According to the letter to President Albright below, during which years did Joseph F. Smith live in Laie while in exile?

SOURCE DOCUMENT
----

Dear President Albright,
In 1915, Joseph F. Smith, nephew of the late Prophet and acting President of the Church, was in Laie on church business. It was at least his fourth trip to the remote group of Pacific islands, which were located about a week’s journey by steam ship from San Francisco. President Smith had been in Hawaii from 1854-1857 as a missionary at age 15. A few years later, in 1864, he was sent there again as part of a delegation from the Church to straighten out the debacle caused by Walter Murray Gibson at the Palawai settlement. And, finally, he lived in Laie from 1884-1891 while in exile to evade federal prosecution for polygamy. (At the time, the Hawaiian Islands were a sovereign kingdom, outside of the formal jurisdiction of the United States.)
It’s said that, after a church gathering held on Tuesday, June 1, 1915, President Smith asked Elder Reed Smoot and Presiding Bishop Charles W. Nibley to accompany him on a stroll to take in the evening air. From the vantage point that they would have enjoyed as they left the chapel, the sky would have been dark overhead, with only a few dim lights in the country village just down the hill below. Cool ocean breezes would have blown lightly, rustling fronds on palm trees, and the sounds of night birds and chirping geckos would have been heard here and there. Looking out from where they walked and talked the ocean spread out majestically beyond the cane fields that filled the space between, and which extended far off to the north and south on either side. Behind them, the Koolau Mountains, with their awesome steepness accentuated by the night darkness, embraced the whole setting and completed the picture that they were encircled in.

----

DATA LISTING

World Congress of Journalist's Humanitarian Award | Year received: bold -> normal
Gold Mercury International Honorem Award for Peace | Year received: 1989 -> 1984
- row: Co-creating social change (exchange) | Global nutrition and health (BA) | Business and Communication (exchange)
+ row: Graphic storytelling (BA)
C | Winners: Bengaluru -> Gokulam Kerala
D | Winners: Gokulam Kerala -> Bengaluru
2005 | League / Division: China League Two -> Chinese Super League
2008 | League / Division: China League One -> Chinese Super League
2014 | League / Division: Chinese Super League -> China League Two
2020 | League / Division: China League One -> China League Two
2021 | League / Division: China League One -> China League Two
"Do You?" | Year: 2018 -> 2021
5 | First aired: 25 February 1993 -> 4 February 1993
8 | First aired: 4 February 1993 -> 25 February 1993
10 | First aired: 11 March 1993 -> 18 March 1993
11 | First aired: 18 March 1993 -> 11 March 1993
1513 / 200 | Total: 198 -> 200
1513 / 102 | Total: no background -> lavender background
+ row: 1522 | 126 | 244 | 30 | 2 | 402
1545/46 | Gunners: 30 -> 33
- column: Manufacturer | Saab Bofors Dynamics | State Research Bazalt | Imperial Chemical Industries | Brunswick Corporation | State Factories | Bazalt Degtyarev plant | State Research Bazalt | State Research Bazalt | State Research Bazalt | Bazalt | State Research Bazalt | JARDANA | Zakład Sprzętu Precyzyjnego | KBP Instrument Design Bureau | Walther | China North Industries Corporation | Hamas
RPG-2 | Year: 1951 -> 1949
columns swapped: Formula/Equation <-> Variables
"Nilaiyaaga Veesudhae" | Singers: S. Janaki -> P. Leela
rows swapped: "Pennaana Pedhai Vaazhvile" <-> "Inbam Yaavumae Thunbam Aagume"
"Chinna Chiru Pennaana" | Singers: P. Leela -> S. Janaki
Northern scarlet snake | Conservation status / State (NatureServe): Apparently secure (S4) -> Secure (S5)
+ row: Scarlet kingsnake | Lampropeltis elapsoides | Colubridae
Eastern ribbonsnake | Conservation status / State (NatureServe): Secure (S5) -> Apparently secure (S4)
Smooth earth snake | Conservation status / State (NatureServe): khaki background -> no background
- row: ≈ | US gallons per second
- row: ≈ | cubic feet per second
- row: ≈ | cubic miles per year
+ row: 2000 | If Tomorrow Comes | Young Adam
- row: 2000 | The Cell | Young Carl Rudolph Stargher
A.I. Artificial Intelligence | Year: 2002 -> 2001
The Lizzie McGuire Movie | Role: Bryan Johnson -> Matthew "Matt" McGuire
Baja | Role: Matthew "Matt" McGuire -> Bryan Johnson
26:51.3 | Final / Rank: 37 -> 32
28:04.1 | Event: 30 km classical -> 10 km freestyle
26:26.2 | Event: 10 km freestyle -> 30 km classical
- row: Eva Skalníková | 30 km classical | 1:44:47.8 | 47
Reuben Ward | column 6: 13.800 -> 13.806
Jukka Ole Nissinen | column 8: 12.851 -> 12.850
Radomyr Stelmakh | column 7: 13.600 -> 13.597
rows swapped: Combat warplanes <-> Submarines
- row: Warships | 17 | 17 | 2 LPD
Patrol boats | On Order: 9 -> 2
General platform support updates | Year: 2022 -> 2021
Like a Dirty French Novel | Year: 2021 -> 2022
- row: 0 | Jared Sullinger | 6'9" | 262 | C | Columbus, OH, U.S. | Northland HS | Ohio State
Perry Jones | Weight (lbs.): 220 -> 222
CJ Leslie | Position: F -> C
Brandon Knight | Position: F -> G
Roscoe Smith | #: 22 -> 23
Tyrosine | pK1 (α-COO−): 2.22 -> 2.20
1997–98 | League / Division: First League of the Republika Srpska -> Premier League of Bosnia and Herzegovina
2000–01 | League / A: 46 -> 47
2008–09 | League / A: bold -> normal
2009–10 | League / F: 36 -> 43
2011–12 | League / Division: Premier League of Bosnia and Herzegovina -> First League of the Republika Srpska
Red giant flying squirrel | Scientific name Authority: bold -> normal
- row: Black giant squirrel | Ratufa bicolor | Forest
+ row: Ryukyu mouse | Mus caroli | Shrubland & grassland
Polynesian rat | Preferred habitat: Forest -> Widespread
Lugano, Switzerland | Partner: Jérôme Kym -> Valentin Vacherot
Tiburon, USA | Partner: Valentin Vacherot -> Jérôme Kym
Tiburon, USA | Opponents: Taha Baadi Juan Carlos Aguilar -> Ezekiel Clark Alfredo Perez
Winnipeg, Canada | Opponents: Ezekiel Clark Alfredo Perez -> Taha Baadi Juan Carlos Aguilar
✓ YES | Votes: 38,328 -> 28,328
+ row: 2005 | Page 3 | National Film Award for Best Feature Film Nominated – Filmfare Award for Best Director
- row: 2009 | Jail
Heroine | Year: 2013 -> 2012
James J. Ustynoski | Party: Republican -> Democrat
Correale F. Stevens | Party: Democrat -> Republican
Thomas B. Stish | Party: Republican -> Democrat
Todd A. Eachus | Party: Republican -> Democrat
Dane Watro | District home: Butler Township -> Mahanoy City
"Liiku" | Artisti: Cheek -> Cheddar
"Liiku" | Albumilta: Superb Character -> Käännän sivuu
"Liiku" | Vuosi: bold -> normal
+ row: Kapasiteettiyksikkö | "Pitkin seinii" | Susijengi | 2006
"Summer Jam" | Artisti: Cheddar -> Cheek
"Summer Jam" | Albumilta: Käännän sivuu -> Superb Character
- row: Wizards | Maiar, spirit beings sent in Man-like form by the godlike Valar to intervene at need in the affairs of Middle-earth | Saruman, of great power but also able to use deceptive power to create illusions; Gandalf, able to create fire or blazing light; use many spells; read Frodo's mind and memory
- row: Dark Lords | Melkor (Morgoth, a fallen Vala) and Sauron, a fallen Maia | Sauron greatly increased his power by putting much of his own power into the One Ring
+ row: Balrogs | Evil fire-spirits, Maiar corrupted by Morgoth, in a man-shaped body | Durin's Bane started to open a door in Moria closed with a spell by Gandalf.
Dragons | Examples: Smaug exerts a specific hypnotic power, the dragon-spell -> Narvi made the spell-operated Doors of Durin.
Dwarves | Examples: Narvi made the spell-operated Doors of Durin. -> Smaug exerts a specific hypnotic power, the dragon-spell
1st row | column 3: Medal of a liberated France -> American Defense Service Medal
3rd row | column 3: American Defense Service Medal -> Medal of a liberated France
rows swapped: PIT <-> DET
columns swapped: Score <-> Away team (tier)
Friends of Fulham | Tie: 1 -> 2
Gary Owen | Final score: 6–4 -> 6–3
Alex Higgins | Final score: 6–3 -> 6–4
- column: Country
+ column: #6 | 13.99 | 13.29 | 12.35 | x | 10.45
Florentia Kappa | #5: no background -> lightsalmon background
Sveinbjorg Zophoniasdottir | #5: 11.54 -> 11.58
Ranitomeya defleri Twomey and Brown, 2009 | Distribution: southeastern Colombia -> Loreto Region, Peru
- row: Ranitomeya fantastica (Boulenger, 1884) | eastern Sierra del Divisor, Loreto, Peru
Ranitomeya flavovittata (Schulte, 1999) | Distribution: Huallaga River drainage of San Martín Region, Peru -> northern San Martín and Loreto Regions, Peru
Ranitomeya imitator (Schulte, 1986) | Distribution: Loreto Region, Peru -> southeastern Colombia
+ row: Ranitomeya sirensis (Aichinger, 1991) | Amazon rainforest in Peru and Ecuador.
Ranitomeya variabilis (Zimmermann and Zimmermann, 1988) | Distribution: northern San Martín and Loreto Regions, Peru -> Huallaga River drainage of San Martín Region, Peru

----

PROBLEM SOLUTION
From 1884 to 1891.